**Selected text**
*** Block opens ***
As more time goes on, the gap between the two predictions is getting wider. Thus it’s very interesting to have a look at it.

Just to make clear what we are talking about here and to give proper credits, the stock-to-flow model is one of the most famous models out there to predict the price of bitcoin in the future. Its original author is PlanB or @100trillionUSD on Twitter. But now we have a new model out there, and people are already discussing this on Twitter. There will be a lot more talks about this new, capped stock-to-flow model. Its authors are from SwissRex. They do not really have that many followers on social media yet, but you can easily start following them on Twitter if you like, as their posts are definitely very interesting.

Let’s look into the basics of both models first.

What is the model of PlanB?

This model is actually quite simple. It says that the higher the stock-to-flow ratio of an asset, the higher its price, and therefore the higher its market capitalization. So that means, it could look something like the illustration below.

Let’s say, bitcoin is currently at point C while gold is at point G. Now with the bitcoin halving coming up, bitcoin is obviously getting closer and closer to gold. So basically it says that the correlation between the stock-to-flow ratio and the market cap has to be linear. The higher the stock-to-flow ratio, i.e. the scarcer the asset is, the higher the market capitalization has to be.

Bitcoin will come very close to gold stock-to-flow ratio after the halving in May 2020, but it will still be behind. Bitcoin will become the asset with the highest stock-to-flow ratio after 2024. That’s important for us to know.

In short, what PlanB assumes is that this correlation is linear. But if we think about it, that would actually mean that at some point in time, there will be no new bitcoins mined, and we won’t be able to divide the 21 million bitcoins by zero. That won’t work. So there is already a problem in this mathematical formula.

Hence the question is, can this correlation here really be linear?

What does the SwissRex model say?

According to this model, there has to be a cap in market capitalization, whether it is at M1, M2, or even at point G.

Of course at the very beginning, the graph looks very linear, but later on it has to be exponential, and there has to be an asymptote. It can never reach exactly at the asymptote level because not everything will get traded in bitcoin in the future. So basically the bitcoin adoption can never be 100%. It can definitely not be above 100%, which would actually happen with the PlanB model. It definitely has to stay below 100% of potential money as market capitalization, whether it’s at M1, M2 or anywhere else.
*** Block closes ***
**Data for review**
*** Block opens ***
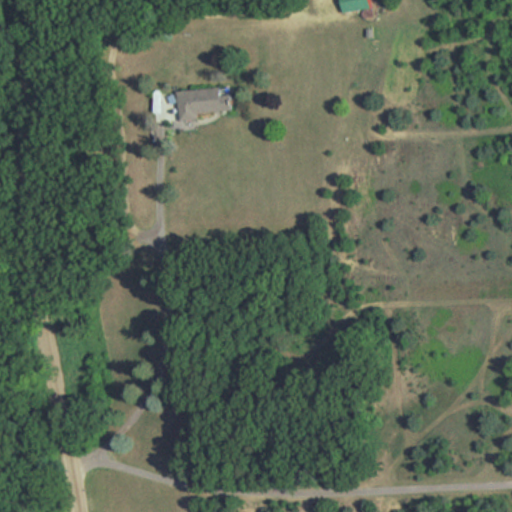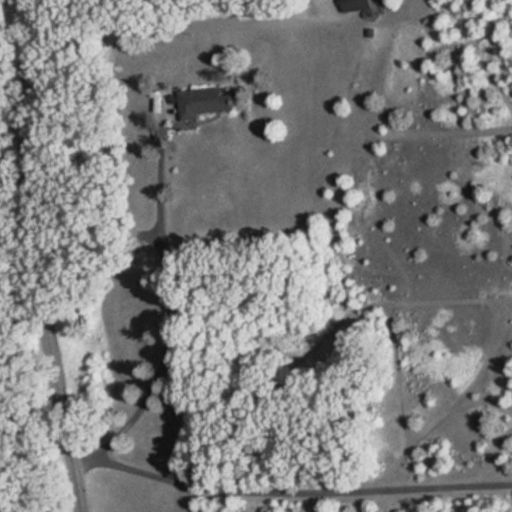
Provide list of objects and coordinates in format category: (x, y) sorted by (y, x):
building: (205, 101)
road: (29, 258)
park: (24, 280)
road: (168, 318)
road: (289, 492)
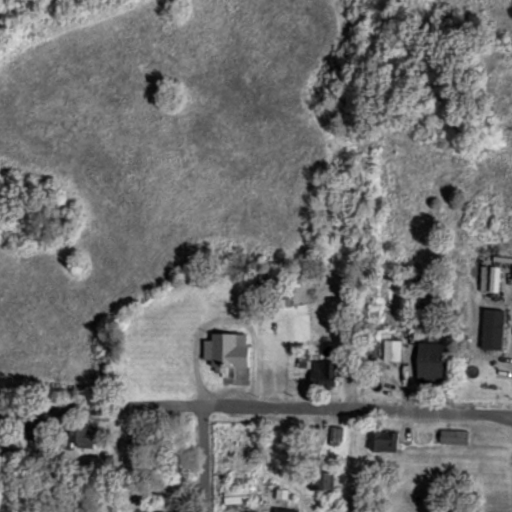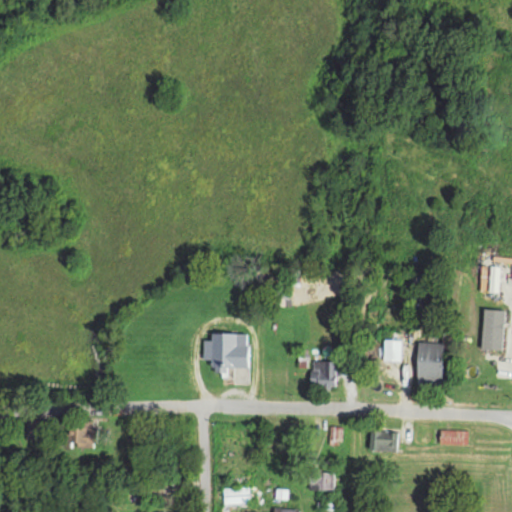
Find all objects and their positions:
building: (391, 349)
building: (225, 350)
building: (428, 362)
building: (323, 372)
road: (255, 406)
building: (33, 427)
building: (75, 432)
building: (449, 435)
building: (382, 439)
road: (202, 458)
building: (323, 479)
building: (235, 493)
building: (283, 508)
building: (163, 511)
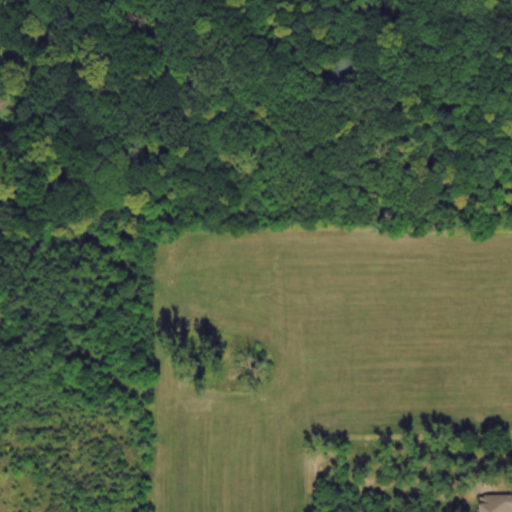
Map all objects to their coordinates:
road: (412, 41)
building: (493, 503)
*** Block closes ***
**Work request A**
Say whether each statement agrees with the text on bitcoin stock-to-flow models, answering yes or no and quoting the words of the text that decide it: (i) PlanB is the original author of the stock-to-flow model; (ii) bitcoin will pass gold's stock-to-flow ratio right after the May 2020 halving; (iii) the SwissRex model holds that bitcoin adoption can reach 100%.
**Work request B**
Carry on writing the text on bitcoin stock-to-flow models, starting after its final sentence.
The items come from a different source than the text on bitcoin stock-to-flow models.

**Answer area A**
(i) Yes: "Its original author is PlanB or @100trillionUSD on Twitter."
(ii) No: "Bitcoin will come very close to gold stock-to-flow ratio after the halving in May 2020, but it will still be behind."
(iii) No: "So basically the bitcoin adoption can never be 100%."

**Answer area B**
For those of you who are not up to date, M1 money supply includes:

  • Coins and currency in circulation,
  • Checkable deposits, and
  • Traveler’s cheques.

M2 supply includes:

  • Savings deposits,
  • Money market funds,
  • Certificates of deposit, and
  • Other time deposits.

As you can already figure, it does not really matter how you describe it. But what we know for sure is that bitcoin can never have more than 100% of all existing money as market capitalization. I think everybody will probably agree on that.

So which model is better?

Here is the point where the debate between those two models gets quite interesting.

PlanB model is indicating that there will be a hyperinflation, because otherwise, how can bitcoin ever reach the market cap of USD 100 trillion? On the other hand, the other models indicates that there will not be a hyperinflation, and it looks at bitcoin as just a regular asset, like gold or silver.

In other words, the PlanB model is basically looking into a future where bitcoin is really going to replace fiat currency, and maybe other stores of value as well, such as commodities. The SwissRex model is looking into a future where bitcoin is just co-existing pretty much as an asset, next to other assets, with no hyperinflation of the US dollar.

As you can see, predicting the future is not that easy, and there is always a lot of room for interpretation.

So which model do you personally think is more realistic?